Topic: March quarter strength vs. seasonality and gross margin trajectory
Key points:
Distribution inventory "pretty much corrected," but some direct/distributor customers still burning inventory.
Backlog for current quarter is "really strong" and growing; lead times remain short, limiting visibility beyond March.
Non-GAAP gross margin guided to 61% midpoint; inventory reserves expected to normalize this quarter; underutilization charges (~$50M last quarter) will be "modestly down" but remain high.
Long-term gross margin target of 65% driven by product mix improvement (data center, Ethernet, connectivity).
Mgmt stance: Bullish — confident in growth heading into seasonally strongest June/September quarters, with backlog building and inventory charges declining.
Q2 — Vivek Arya
Topic: December upside drivers and timeline to 65% gross margin
Key points:
December upside came from product segments (microcontrollers, analog, FPGA), not licensing (which was in guidance).
March guided up 6.2% sequentially, well above typical +2–3% seasonality; most product lines (MCU, analog, FPGA, networking, data center, timing) are positive.
Gross margin path: inventory write-off charge largely normalizing this quarter; ~$50M underutilization charge will take time to fade, requiring growth in internally produced products (37–40% of revenue).
Eric Bjornholt: "I am not predicting" reaching mid-60s gross margin in the next fiscal year; expects "steady growth."

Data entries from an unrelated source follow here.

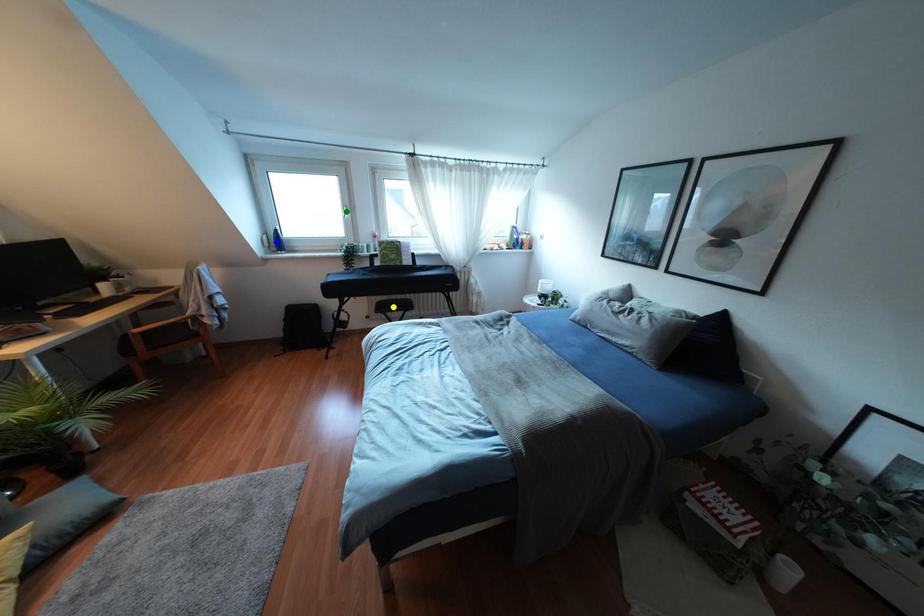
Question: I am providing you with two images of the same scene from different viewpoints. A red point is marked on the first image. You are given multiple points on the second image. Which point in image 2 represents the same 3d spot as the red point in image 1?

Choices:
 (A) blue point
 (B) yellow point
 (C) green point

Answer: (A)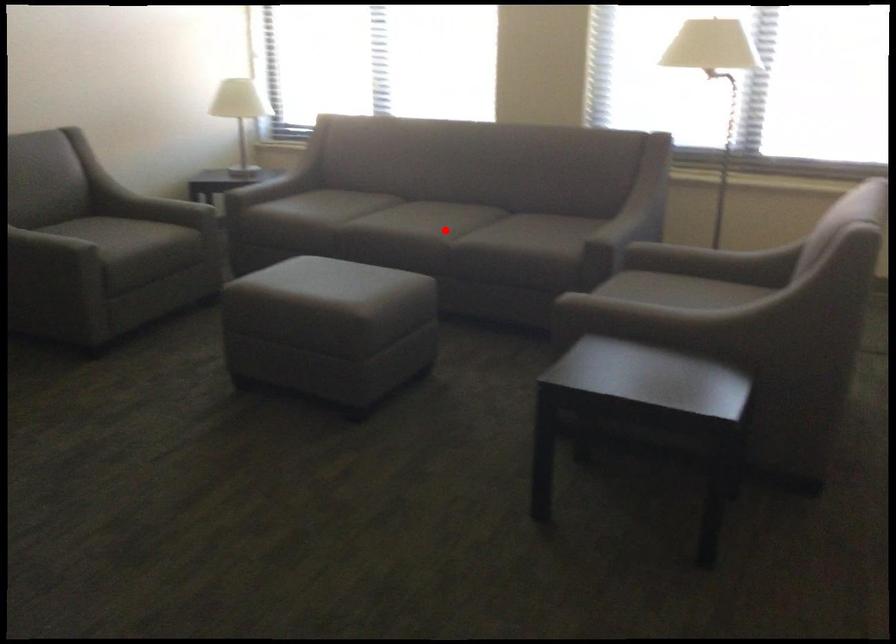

Mgmt stance: Neutral on gross margin timing — improvement will be gradual, dependent on factory ramp and product mix; no near-term target date for 65%.
Q3 — Jim Snyder
Topic: Customer inventory behavior and backlog visibility into June
Key points:
Direct customer inventories still being reduced; no restocking (buying above consumption) yet, but some products now at consumption rate.
A "run-of-the-mill foundry process" is full, signaling capacity tightening; pricing conversation shifting from price to availability.
January backlog was "extremely strong"; June backlog as of Feb 5 is higher than March backlog was on Nov 5.
Mgmt stance: Bullish — optimistic about business momentum; expects capacity constraints to support pricing and further order growth in coming quarters.
Q4 — Blayne Curtis
Topic: Other segment revenue (licensing, memory) and March gross margin moving pieces
Key points:
Other revenue up 18% sequentially in December, partly from a licensing sale (100% gross margin) that does not repeat in March.
Memory business (serial e-square) gaining share due to industry capacity shift to flash; strength seen as sustainable for "a couple of years."
March gross margin guided flat at 61% despite lower inventory reserves, because the licensing benefit (high-margin) is a headwind.
Mgmt stance: Neutral — gross margin flat due to mix shift; underlying product gross margin improving, but licensing non-repeat offsets.
Q5 — Vijay Rakesh
Topic: Fab utilization, OpEx outlook, and aerospace/defense segment
Key points:
Current factory utilization is "quite low"; eventual full production could add ~$50M to gross margin.
OpEx growing in dollars but declining as % of revenue; increases driven by restoring bonuses and raises (pay cuts reversed).
Aerospace & defense: Microchip is in "every offensive and defensive weapon" in U.S. arsenal; benefiting from NATO budget increases, commercial airplane ramp (Boeing MAX), and space exploration.
Mgmt stance: Bullish on A&D — multiple tailwinds (defense budgets, commercial aerospace, space); OpEx investments necessary for talent retention and long-term R&D.